Undoubtedly this is a great deal, even though this “MBA qualification” is not an actual MBA – it’s an “MBA programme,” – as a university representative was quick to explain when CMM called.
Silly old CMM – problem is other people might also miss the distinction. The city of Adelaide’s own Advertiser newspaper appeared to. The lead on a a very positive story on the programme is; “Up to 200 students will be offered scholarships worth nearly $30,000 to develop their leadership skills through a Master of Business Administration at Adelaide University.”
So did MBA News, which headlined a yarn yesterday, “University of Adelaide offers 200 $20 000 MBAs”.
So what academic acknowledgement of this MBA programme will completers receive? CMM asked. “A testamur that says MBA (Emerging Leaders),” Uni Adelaide responds.
But completing the programme does not necessarily count toward entry into the University of Adelaide MBA. “If any student wants to change into the Adelaide MBA, they would need to meet the entry requirements for that program. Consideration of credit would be governed by the university’s academic credit arrangements policy, and would be considered and decided according to that policy,” the university states.
“However, there is no reason for a student who has completed the MBA (Emerging Leaders) to undertake the Adelaide MBA, and therefore there is no automatic pathway to cater to this.”
Claire Field on the budget: few new initiatives but money for VET
By CLAIRE FIELD
A budget with money for VET but few new initiatives and instead a significant investment back into the Department (in the form of an IT upgrade and more staff)
The key skills initiatives announced in last night’s Budget were of three types:
Employment programs with a training component – including: * $62.8 million over two years to establish a Local Jobs Program to coordinate employment and training solutions in 25 regions across Australia, * $21.9 million over four years to connect young people (15—24 year olds) to specialist assistance (the Transition to Work service), and to develop online training to increase their job-ready skills, * making the Youth Jobs PaTH (Prepare-Trial-Hire) Internship program demand driven, (replacing the previous capped funding arrangements).
Apprenticeship wage subsidies: As announced on Sunday: $1.2 billion over four years to increase the number of apprentices and trainees through the Boosting Apprentices Wage Subsidy for those who commence an apprenticeship or traineeship in the next 12 months.
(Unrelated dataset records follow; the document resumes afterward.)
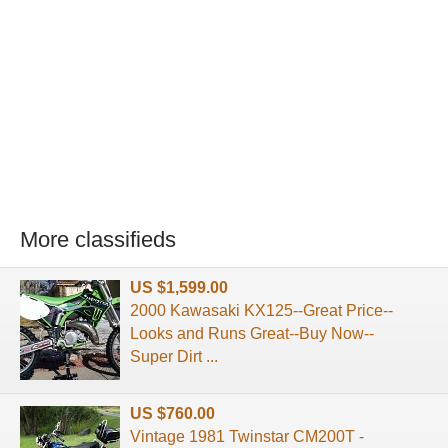
More classifieds
US $1,599.00
2000 Kawasaki KX125--Great Price--
Looks and Runs Great--Buy Now--
Super Dirt ...
US $760.00
Vintage 1981 Twinstar CM200T -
Skills Reform funding of $263 million – of which more than half goes on a new IT system, more public servants, and a new skills list: * $91.6 million over four years (and $1.8 million per year ongoing) for a new Apprenticeships Data Management System, * $52.3 million over three years to provide additional foundation skills places via the Skills for Education and Employment programme * $29.6 million for the National Careers Institute * $1.7 million for the development of a National Skills Priority List for Apprenticeships * $75.9million over four years in additional resourcing for the Department of Education, Skills and Employment Package $11.9 million over three years to continue the VET FEE-HELP (VFH) Redress measure in 2021 and 2022 to support students who incurred debts under the VFH loans scheme due to inappropriate conduct of their private VET provider. This remedy measure will close for new applicants on 31 December 2022.
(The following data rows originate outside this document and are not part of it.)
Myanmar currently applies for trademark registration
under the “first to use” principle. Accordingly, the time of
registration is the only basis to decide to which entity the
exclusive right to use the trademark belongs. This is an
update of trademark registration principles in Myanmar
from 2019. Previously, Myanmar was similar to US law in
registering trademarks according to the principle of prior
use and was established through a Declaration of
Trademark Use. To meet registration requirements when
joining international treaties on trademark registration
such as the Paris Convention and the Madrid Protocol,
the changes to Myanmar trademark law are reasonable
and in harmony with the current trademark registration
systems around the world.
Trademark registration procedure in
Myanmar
In addition: there was a good but very modest investment in international engagement (to be met within existing Departmental resources): * $2.0 million over four years (and $5.2 million over ten years to 2030-31) to support approximately 180 international and domestic university students each year to participate in short-term student exchanges with universities in Australia and 16 selected Asian countries. This program will resume once international borders re-open.